→ YOUR ASSIGNMENT:
An exact copy of the listing below is needed, with no pictures in it.

→ MATERIAL FOR THIS TASK:
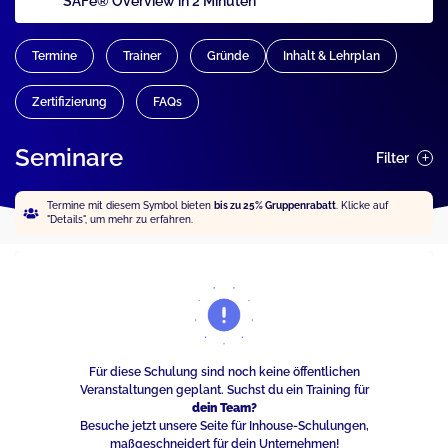
SAFe® Overview in 2 Minuten
Termine
Trainer
Gründe
Inhalt & Lehrplan
Zertifizierung
FAQs
Seminare
Filter
Termine mit diesem Symbol bieten
bis zu 25% Gruppenrabatt
. Klicke auf
"Details", um mehr zu erfahren.
Für diese Schulung sind noch keine öffentlichen
Veranstaltungen geplant. Suchst du ein Training für
dein Team?
Besuche jetzt unsere Seite für Inhouse-Schulungen,
maßgeschneidert für dein Unternehmen!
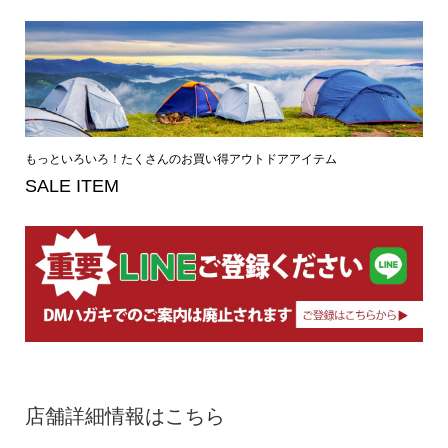
もっといろいろ！たくさんのお買い得アウトドアアイテム
SALE ITEM
店舗詳細情報はこちら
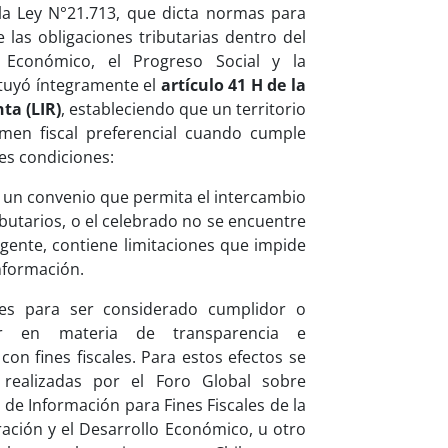
 la Ley N°21.713, que dicta normas para
 las obligaciones tributarias dentro del
 Económico, el Progreso Social y la
ituyó íntegramente el
artículo 41 H de la
ta (LIR)
, estableciendo que un territorio
imen fiscal preferencial cuando cumple
tes condiciones:
e un convenio que permita el intercambio
ibutarios, o el celebrado no se encuentre
vigente, contiene limitaciones que impide
nformación.
nes para ser considerado cumplidor o
dor en materia de transparencia e
on fines fiscales. Para estos efectos se
s realizadas por el Foro Global sobre
de Información para Fines Fiscales de la
ación y el Desarrollo Económico, u otro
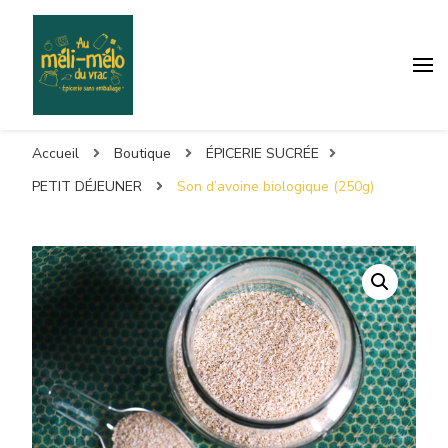
Accueil
Boutique
ÉPICERIE SUCRÉE
PETIT DÉJEUNER
Son d’avoine biologique (250g)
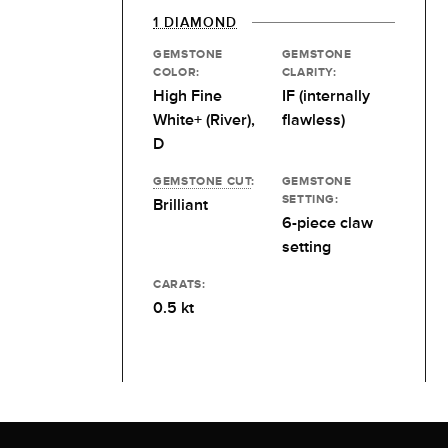
1 DIAMOND
GEMSTONE
GEMSTONE
COLOR:
CLARITY:
High Fine
IF (internally
White+ (River),
flawless)
D
GEMSTONE CUT
:
GEMSTONE
SETTING:
Brilliant
6-piece claw
setting
CARATS:
0.5 kt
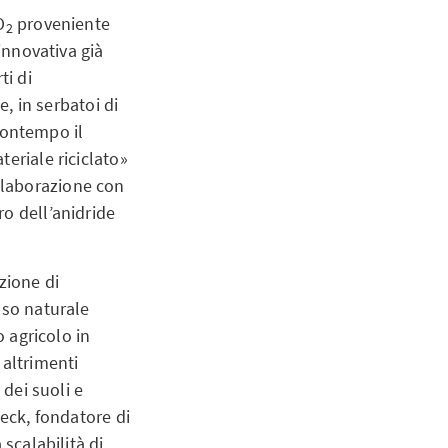
O
proveniente
2
innovativa già
ti di
e, in serbatoi di
contempo il
eriale riciclato»
llaborazione con
o dell’anidride
zione di
sso naturale
o agricolo in
 altrimenti
 dei suoli e
neck, fondatore di
scalabilità di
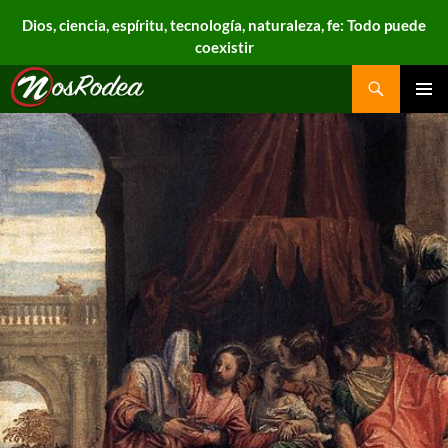
Dios, ciencia, espíritu, tecnología, naturaleza, fe: Todo puede
coexistir
Search
Nos Rodea
PRIMAR
MENU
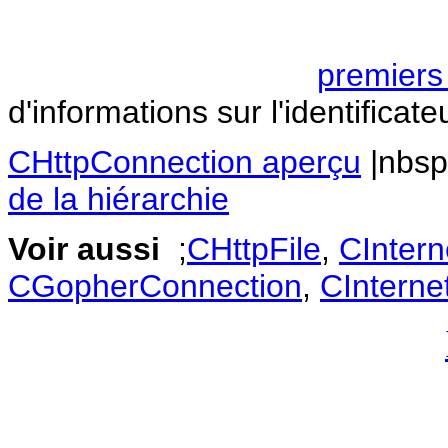
premiers 
d'informations sur l'identificat
CHttpConnection aperçu
|nbsp
de la hiérarchie
Voir aussi
;
CHttpFile
,
CIntern
CGopherConnection
,
CInterne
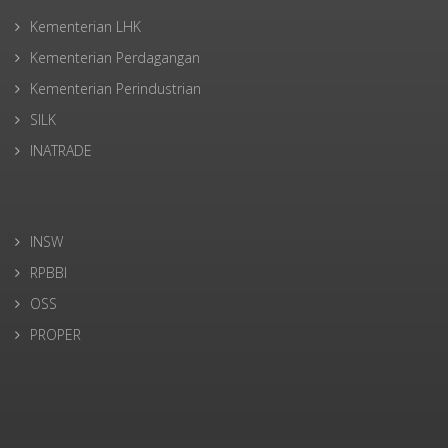
Kementerian LHK
Kementerian Perdagangan
Kementerian Perindustrian
SILK
INATRADE
INSW
RPBBI
OSS
PROPER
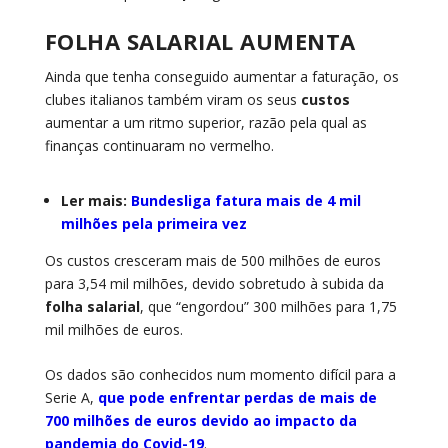
FOLHA SALARIAL AUMENTA
Ainda que tenha conseguido aumentar a faturação, os
clubes italianos também viram os seus
custos
aumentar a um ritmo superior, razão pela qual as
finanças continuaram no vermelho.
Ler mais:
Bundesliga fatura mais de 4 mil
milhões pela primeira vez
Os custos cresceram mais de 500 milhões de euros
para 3,54 mil milhões, devido sobretudo à subida da
folha salarial
, que “engordou” 300 milhões para 1,75
mil milhões de euros.
Os dados são conhecidos num momento difícil para a
Serie A,
que pode enfrentar perdas de mais de
700 milhões de euros devido ao impacto da
pandemia do Covid-19
.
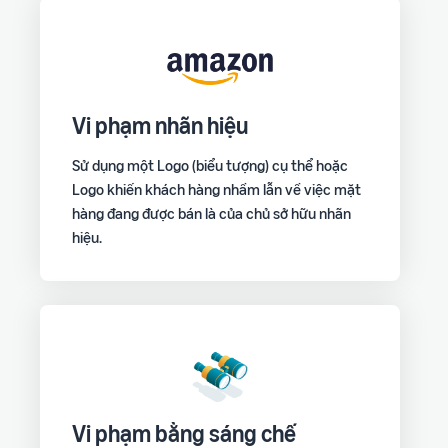
Vi phạm nhãn hiệu
Sử dụng một Logo (biểu tượng) cụ thể hoặc
Logo khiến khách hàng nhầm lẫn về việc mặt
hàng đang được bán là của chủ sở hữu nhãn
hiệu.
Vi phạm bằng sáng chế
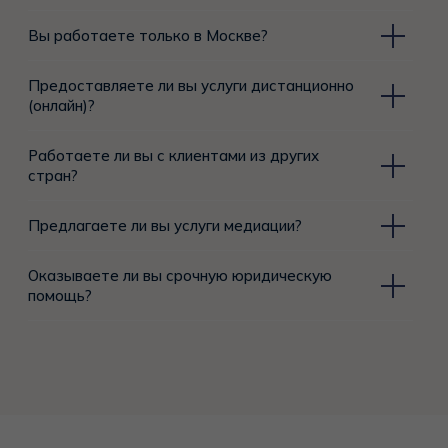
(онлайн)?
Работаете ли вы с клиентами из других
стран?
Предлагаете ли вы услуги медиации?
Оказываете ли вы срочную юридическую
помощь?
МКА ТРИАДА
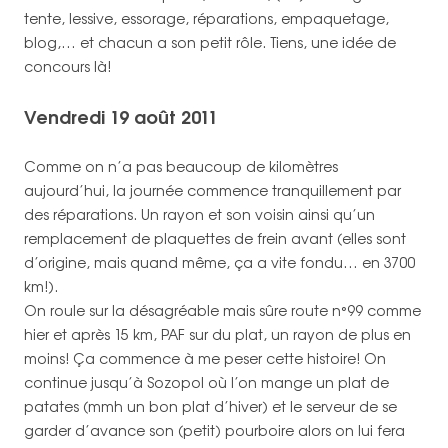
tente, lessive, essorage, réparations, empaquetage,
blog,… et chacun a son petit rôle. Tiens, une idée de
concours là!
Vendredi 19 août 2011
Comme on n’a pas beaucoup de kilomètres
aujourd’hui, la journée commence tranquillement par
des réparations. Un rayon et son voisin ainsi qu’un
remplacement de plaquettes de frein avant (elles sont
d’origine, mais quand même, ça a vite fondu… en 3700
km!).
On roule sur la désagréable mais sûre route n°99 comme
hier et après 15 km, PAF sur du plat, un rayon de plus en
moins! Ça commence à me peser cette histoire! On
continue jusqu’à Sozopol où l’on mange un plat de
patates (mmh un bon plat d’hiver) et le serveur de se
garder d’avance son (petit) pourboire alors on lui fera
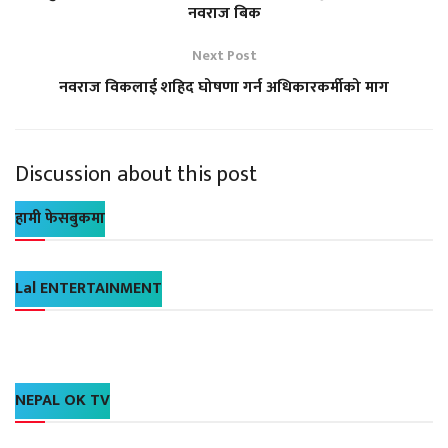
नवराज बिक
Next Post
नवराज विकलाई शहिद घोषणा गर्न अधिकारकर्मीको माग
Discussion about this post
हामी फेसबुकमा
Lal ENTERTAINMENT
NEPAL OK TV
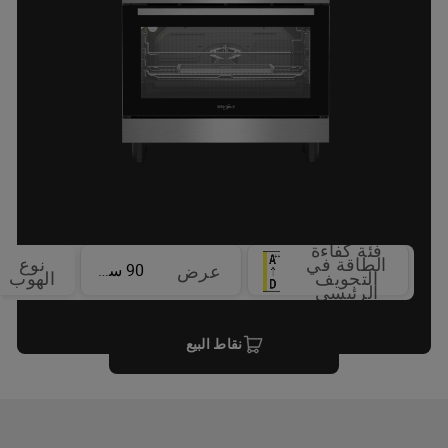
فئة كفاءة
الطاقة في
نوع
90 سم
عرض
التجويف
الهوب
الرئيسي
نقاط البيع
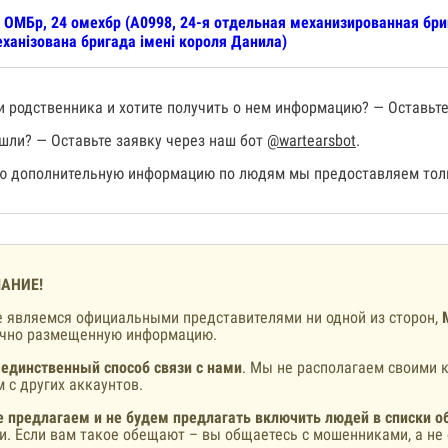
 ОМБр, 24 омехбр (А0998, 24-я отдельная механизированная бр
ханізована бригада імені короля Данила)
 родственника и хотите получить о нем информацию? — Оставьте
шли? — Оставьте заявку через наш бот
@wartearsbot
.
 дополнительную информацию по людям мы предоставляем толь
АНИЕ!
 являемся официальными представителями ни одной из сторон,
ично размещенную информацию.
 единственный способ связи с нами
. Мы не располагаем своими к
 с других аккаунтов.
 предлагаем и не будем предлагать включить людей в списки о
и. Если вам такое обещают – вы общаетесь с мошенниками, а не 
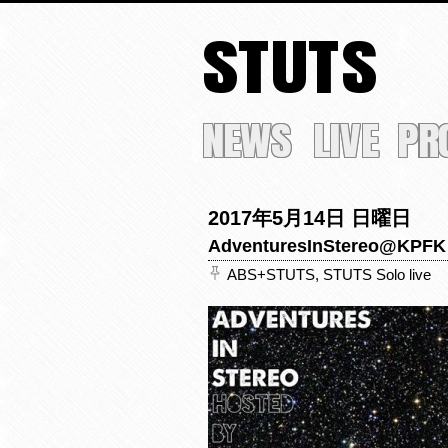
STUTS
NEWS
LIVE
PR
2017年5月14日 日曜日
AdventuresInStereo@KPFK 
ABS+STUTS
,
STUTS Solo live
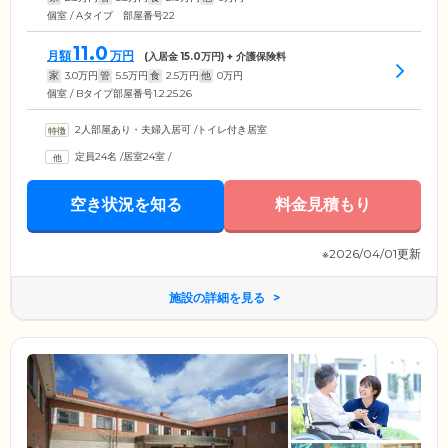
個室 / Aタイプ 部屋番号22
11.0
月額
万円
(入居金
15.0
万円) + 介護保険料
家
3.0
万円
管
5.5
万円
食
2.5
万円
他
0
万円
個室 / Bタイプ部屋番号1.2.25.26
2人部屋あり・夫婦入居可
/
トイレ付き居室
定員24名
/
居室24室
/
空き状況を知る
料金見積もり
※2026/04/01更新
施設の詳細を見る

→ SOLUTION TO THE PROBLEM:
SAFe® Overview in 2 Minuten
Termine
Trainer
Gründe
Inhalt & Lehrplan
Zertifizierung
FAQs
Seminare
Filter
Termine mit diesem Symbol bieten
bis zu 25% Gruppenrabatt
. Klicke auf
"Details", um mehr zu erfahren.
Für diese Schulung sind noch keine öffentlichen
Veranstaltungen geplant. Suchst du ein Training für
dein Team?
Besuche jetzt unsere Seite für Inhouse-Schulungen,
maßgeschneidert für dein Unternehmen!
もっといろいろ！たくさんのお買い得アウトドアアイテム
SALE ITEM
店舗詳細情報はこちら
 la Ley N°21.713, que dicta normas para
 las obligaciones tributarias dentro del
 Económico, el Progreso Social y la
ituyó íntegramente el
artículo 41 H de la
ta (LIR)
, estableciendo que un territorio
imen fiscal preferencial cuando cumple
tes condiciones:
e un convenio que permita el intercambio
ibutarios, o el celebrado no se encuentre
vigente, contiene limitaciones que impide
nformación.
nes para ser considerado cumplidor o
dor en materia de transparencia e
on fines fiscales. Para estos efectos se
s realizadas por el Foro Global sobre
de Información para Fines Fiscales de la
ación y el Desarrollo Económico, u otro
Accueil
Boutique
ÉPICERIE SUCRÉE
PETIT DÉJEUNER
Son d’avoine biologique (250g)
1 DIAMOND
GEMSTONE
GEMSTONE
COLOR:
CLARITY:
High Fine
IF (internally
White+ (River),
flawless)
D
GEMSTONE CUT
:
GEMSTONE
SETTING:
Brilliant
6-piece claw
setting
CARATS:
0.5 kt
O
proveniente
2
innovativa già
ti di
e, in serbatoi di
contempo il
eriale riciclato»
llaborazione con
o dell’anidride
zione di
sso naturale
o agricolo in
 altrimenti
 dei suoli e
neck, fondatore di
scalabilità di
Dios, ciencia, espíritu, tecnología, naturaleza, fe: Todo puede
coexistir
Search
Nos Rodea
PRIMAR
MENU
premiers 
d'informations sur l'identificat
CHttpConnection aperçu
|nbsp
de la hiérarchie
Voir aussi
;
CHttpFile
,
CIntern
CGopherConnection
,
CInterne
Kementerian LHK
Kementerian Perdagangan
Kementerian Perindustrian
SILK
INATRADE
INSW
RPBBI
OSS
PROPER
FOLHA SALARIAL AUMENTA
Ainda que tenha conseguido aumentar a faturação, os
clubes italianos também viram os seus
custos
aumentar a um ritmo superior, razão pela qual as
finanças continuaram no vermelho.
Ler mais:
Bundesliga fatura mais de 4 mil
milhões pela primeira vez
Os custos cresceram mais de 500 milhões de euros
para 3,54 mil milhões, devido sobretudo à subida da
folha salarial
, que “engordou” 300 milhões para 1,75
mil milhões de euros.
Os dados são conhecidos num momento difícil para a
Serie A,
que pode enfrentar perdas de mais de
700 milhões de euros devido ao impacto da
pandemia do Covid-19
.
Vi phạm nhãn hiệu
Sử dụng một Logo (biểu tượng) cụ thể hoặc
Logo khiến khách hàng nhầm lẫn về việc mặt
hàng đang được bán là của chủ sở hữu nhãn
hiệu.
Vi phạm bằng sáng chế
(онлайн)?
Работаете ли вы с клиентами из других
стран?
Предлагаете ли вы услуги медиации?
Оказываете ли вы срочную юридическую
помощь?
МКА ТРИАДА
tente, lessive, essorage, réparations, empaquetage,
blog,… et chacun a son petit rôle. Tiens, une idée de
concours là!
Vendredi 19 août 2011
Comme on n’a pas beaucoup de kilomètres
aujourd’hui, la journée commence tranquillement par
des réparations. Un rayon et son voisin ainsi qu’un
remplacement de plaquettes de frein avant (elles sont
d’origine, mais quand même, ça a vite fondu… en 3700
km!).
On roule sur la désagréable mais sûre route n°99 comme
hier et après 15 km, PAF sur du plat, un rayon de plus en
moins! Ça commence à me peser cette histoire! On
continue jusqu’à Sozopol où l’on mange un plat de
patates (mmh un bon plat d’hiver) et le serveur de se
garder d’avance son (petit) pourboire alors on lui fera
नवराज बिक
Next Post
नवराज विकलाई शहिद घोषणा गर्न अधिकारकर्मीको माग
Discussion about this post
हामी फेसबुकमा
Lal ENTERTAINMENT
NEPAL OK TV
فئة كفاءة
الطاقة في
نوع
90 سم
عرض
التجويف
الهوب
الرئيسي
نقاط البيع
 ОМБр, 24 омехбр (А0998, 24-я отдельная механизированная бр
ханізована бригада імені короля Данила)
 родственника и хотите получить о нем информацию? — Оставьте
шли? — Оставьте заявку через наш бот
@wartearsbot
.
 дополнительную информацию по людям мы предоставляем толь
АНИЕ!
 являемся официальными представителями ни одной из сторон,
ично размещенную информацию.
 единственный способ связи с нами
. Мы не располагаем своими к
 с других аккаунтов.
 предлагаем и не будем предлагать включить людей в списки о
и. Если вам такое обещают – вы общаетесь с мошенниками, а не 
STUTS
NEWS
LIVE
PR
2017年5月14日 日曜日
AdventuresInStereo@KPFK 
ABS+STUTS
,
STUTS Solo live
個室 / Aタイプ 部屋番号22
11.0
月額
万円
(入居金
15.0
万円) + 介護保険料
家
3.0
万円
管
5.5
万円
食
2.5
万円
他
0
万円
個室 / Bタイプ部屋番号1.2.25.26
2人部屋あり・夫婦入居可
/
トイレ付き居室
定員24名
/
居室24室
/
空き状況を知る
料金見積もり
※2026/04/01更新
施設の詳細を見る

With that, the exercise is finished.